A rubidium standard, or rubidium atomic clock, is a high accuracy frequency and time standard, usually accurate to within a few parts in 1011. This is still several orders of magnitude less than some of the more accurate standards – for example the NIST-F1 has an uncertainty of 5×10-16 (It is expected to neither gain nor lose a second in nearly 100 million years) and the more recent NIST-F2 has an uncertainty of 1×10-16 (It is expected to neither gain nor lose a second in nearly 300 million years). But the Rb standard is comparatively inexpensive, compact, and widely used in TV stations, Mobile phone base stations and GPS systems and is considered as a secondary standard.
[Max Carter] recently came into possession of just such a unit – a Lucent RFG-M-RB that was earlier in use at a mobile phone base station for many years. Obviously, he was interested in finding out if it was really as accurate as it was supposed to be, and built a broadcast-frequency based precision frequency comparator which used a stepper motor to characterise drift.

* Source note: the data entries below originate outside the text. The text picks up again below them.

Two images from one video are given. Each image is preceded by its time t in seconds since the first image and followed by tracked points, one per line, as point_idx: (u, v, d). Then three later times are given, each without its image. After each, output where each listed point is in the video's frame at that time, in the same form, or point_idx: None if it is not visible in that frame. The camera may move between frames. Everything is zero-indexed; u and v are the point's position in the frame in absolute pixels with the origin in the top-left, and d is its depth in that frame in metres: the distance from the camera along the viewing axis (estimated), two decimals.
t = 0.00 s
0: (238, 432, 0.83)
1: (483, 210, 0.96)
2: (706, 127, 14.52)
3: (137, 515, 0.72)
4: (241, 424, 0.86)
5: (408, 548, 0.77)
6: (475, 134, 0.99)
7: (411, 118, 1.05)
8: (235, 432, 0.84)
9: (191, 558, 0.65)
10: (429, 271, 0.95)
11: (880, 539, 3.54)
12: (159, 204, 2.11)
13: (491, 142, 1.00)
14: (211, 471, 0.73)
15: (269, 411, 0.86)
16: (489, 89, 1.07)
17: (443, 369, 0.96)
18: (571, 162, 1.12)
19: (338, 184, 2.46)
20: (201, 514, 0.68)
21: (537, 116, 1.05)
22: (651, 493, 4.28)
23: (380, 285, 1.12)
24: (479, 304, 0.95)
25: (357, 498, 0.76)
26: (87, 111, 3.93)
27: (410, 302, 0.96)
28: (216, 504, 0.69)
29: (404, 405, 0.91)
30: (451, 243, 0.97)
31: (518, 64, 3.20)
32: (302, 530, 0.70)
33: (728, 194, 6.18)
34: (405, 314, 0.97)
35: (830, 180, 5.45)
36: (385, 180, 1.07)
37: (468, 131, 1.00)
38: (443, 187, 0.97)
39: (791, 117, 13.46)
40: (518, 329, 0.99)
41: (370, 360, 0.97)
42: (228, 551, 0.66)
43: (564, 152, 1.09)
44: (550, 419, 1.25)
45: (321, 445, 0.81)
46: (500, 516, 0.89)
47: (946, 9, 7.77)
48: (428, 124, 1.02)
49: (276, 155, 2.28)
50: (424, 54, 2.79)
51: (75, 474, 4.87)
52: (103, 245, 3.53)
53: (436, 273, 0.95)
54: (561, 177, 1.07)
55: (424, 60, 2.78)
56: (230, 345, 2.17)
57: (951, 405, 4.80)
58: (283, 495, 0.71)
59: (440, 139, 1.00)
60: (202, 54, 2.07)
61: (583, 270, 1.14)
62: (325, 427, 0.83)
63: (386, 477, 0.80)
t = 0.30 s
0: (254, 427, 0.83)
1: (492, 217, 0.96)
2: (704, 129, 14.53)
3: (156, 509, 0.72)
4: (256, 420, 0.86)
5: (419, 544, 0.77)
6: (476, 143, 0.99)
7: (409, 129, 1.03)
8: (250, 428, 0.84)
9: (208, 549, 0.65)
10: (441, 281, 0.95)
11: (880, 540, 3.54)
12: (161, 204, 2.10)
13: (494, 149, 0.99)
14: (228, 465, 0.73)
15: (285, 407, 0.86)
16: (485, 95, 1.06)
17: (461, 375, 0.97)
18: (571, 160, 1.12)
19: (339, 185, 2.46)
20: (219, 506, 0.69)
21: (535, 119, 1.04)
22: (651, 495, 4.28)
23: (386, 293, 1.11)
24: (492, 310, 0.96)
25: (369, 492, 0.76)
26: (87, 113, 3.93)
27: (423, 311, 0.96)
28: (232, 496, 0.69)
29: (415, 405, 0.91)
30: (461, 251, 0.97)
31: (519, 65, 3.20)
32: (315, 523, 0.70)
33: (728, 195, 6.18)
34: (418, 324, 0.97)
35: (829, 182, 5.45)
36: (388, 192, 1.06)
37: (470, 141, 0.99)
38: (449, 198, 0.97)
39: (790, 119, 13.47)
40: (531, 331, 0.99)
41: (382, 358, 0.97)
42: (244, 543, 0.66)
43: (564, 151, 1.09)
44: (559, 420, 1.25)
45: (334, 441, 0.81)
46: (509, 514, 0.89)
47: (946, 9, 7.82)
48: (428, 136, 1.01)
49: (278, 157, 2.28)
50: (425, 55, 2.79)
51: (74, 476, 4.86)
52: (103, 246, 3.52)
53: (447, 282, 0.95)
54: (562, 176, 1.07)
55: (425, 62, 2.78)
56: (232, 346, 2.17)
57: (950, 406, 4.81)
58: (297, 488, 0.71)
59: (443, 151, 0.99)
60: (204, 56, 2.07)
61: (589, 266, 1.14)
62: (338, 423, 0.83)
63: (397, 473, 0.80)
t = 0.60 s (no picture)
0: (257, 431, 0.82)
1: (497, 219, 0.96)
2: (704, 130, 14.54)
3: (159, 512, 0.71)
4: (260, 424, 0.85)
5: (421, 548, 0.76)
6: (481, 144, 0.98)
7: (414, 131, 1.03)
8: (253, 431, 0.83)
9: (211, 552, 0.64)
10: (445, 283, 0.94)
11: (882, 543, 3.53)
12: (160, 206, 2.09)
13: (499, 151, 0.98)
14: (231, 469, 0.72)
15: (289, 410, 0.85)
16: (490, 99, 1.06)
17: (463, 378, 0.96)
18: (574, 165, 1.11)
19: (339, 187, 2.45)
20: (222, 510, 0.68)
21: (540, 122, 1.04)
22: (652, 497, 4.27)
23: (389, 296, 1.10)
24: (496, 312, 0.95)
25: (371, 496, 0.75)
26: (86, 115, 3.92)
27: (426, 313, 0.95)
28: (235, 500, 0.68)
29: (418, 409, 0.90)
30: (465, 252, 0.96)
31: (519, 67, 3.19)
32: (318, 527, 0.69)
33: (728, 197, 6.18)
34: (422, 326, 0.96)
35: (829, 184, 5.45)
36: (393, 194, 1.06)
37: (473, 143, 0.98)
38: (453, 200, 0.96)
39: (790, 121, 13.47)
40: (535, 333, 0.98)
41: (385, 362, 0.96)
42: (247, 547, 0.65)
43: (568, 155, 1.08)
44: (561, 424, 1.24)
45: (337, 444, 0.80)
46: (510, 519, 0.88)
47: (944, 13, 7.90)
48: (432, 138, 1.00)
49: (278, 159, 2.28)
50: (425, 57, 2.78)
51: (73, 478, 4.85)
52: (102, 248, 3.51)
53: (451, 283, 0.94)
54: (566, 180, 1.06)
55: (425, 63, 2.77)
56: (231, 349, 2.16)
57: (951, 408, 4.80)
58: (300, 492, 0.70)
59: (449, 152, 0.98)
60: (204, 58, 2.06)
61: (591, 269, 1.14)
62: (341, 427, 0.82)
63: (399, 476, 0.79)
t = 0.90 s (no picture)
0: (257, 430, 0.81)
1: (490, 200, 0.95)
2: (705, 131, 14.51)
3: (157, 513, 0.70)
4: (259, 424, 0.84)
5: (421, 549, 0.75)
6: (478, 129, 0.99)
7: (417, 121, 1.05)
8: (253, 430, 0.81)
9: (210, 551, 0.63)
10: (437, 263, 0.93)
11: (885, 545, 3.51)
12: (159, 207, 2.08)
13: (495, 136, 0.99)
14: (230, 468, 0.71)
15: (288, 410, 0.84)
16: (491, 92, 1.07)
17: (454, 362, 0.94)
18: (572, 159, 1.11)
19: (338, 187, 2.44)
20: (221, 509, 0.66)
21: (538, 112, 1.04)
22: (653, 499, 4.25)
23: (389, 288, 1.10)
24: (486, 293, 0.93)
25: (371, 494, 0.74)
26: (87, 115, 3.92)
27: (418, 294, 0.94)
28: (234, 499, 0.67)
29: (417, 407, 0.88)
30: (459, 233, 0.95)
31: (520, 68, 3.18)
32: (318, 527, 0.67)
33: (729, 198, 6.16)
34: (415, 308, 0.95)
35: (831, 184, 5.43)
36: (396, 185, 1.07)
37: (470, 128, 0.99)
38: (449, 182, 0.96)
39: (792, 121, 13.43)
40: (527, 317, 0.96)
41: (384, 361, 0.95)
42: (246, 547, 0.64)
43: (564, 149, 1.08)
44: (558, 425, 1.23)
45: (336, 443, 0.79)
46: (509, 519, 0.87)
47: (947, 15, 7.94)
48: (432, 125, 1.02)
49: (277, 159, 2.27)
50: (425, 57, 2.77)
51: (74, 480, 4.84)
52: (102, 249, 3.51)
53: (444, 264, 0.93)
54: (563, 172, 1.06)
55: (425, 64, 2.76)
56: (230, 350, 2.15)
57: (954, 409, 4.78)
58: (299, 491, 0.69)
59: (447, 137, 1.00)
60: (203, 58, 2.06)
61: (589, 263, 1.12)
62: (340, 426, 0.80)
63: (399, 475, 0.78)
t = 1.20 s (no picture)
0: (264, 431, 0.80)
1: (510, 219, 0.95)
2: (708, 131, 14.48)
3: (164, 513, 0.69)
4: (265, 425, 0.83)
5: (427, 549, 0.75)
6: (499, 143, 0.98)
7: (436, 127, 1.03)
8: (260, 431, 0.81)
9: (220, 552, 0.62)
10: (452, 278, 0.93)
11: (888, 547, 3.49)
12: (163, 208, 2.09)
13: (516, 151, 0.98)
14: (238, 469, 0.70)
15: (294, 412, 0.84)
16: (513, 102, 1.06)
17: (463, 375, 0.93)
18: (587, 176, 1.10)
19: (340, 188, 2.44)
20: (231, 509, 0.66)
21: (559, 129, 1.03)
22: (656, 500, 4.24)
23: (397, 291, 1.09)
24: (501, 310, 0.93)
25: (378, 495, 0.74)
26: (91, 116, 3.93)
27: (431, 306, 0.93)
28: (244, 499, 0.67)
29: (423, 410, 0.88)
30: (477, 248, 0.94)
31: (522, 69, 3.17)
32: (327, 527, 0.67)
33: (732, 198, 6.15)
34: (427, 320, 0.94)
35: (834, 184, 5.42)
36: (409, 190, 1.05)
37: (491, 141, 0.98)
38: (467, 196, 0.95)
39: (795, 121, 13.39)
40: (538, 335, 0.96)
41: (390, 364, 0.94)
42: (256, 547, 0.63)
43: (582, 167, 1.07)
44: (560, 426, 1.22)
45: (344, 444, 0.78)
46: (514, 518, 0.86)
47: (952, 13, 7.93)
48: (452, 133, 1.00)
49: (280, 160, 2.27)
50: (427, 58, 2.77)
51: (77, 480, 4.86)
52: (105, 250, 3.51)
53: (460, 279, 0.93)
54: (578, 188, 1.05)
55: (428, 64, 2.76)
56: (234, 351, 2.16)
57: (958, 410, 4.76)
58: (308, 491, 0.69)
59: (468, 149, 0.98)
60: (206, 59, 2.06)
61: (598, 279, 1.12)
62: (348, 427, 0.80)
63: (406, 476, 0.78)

Compare with WWVB Broadcast
The obvious way of checking would be to use another source with a higher accuracy, such as a caesium clock and do a phase comparison. Since that was not possible, he decided to use NIST’s time/frequency service, broadcasting on 60 kHz – WWVB. He did this because almost 30 years ago, he had built a receiver for WWVB which had since been running continuously in a corner of his shop, with only a minor adjustment since it was built.
His idea was to count and accumulate the phase ‘slips’ generated by comparing the output of the WWVB receiver with the output of the Rb standard using a digital phase comparator. The accuracy of the standard would be calculated as the derivative of N (number of slips) over time. The circuit is a quadrature mixer: it subtracts the frequency of one input from the other and outputs the difference frequency. The phase information is conveyed in the duty cycle of the pulses coming from the two phase comparators. The pulses are integrated and converted to digital logic level by low-pass filter/Schmitt trigger circuits. The quadrature-phased outputs are connected to the stepper motor driver which converts logic level inputs to bi-directional currents in the motor windings. The logic circuit is bread-boarded and along with the motor driver, housed in a computer hard drive enclosure which already had the power supply available.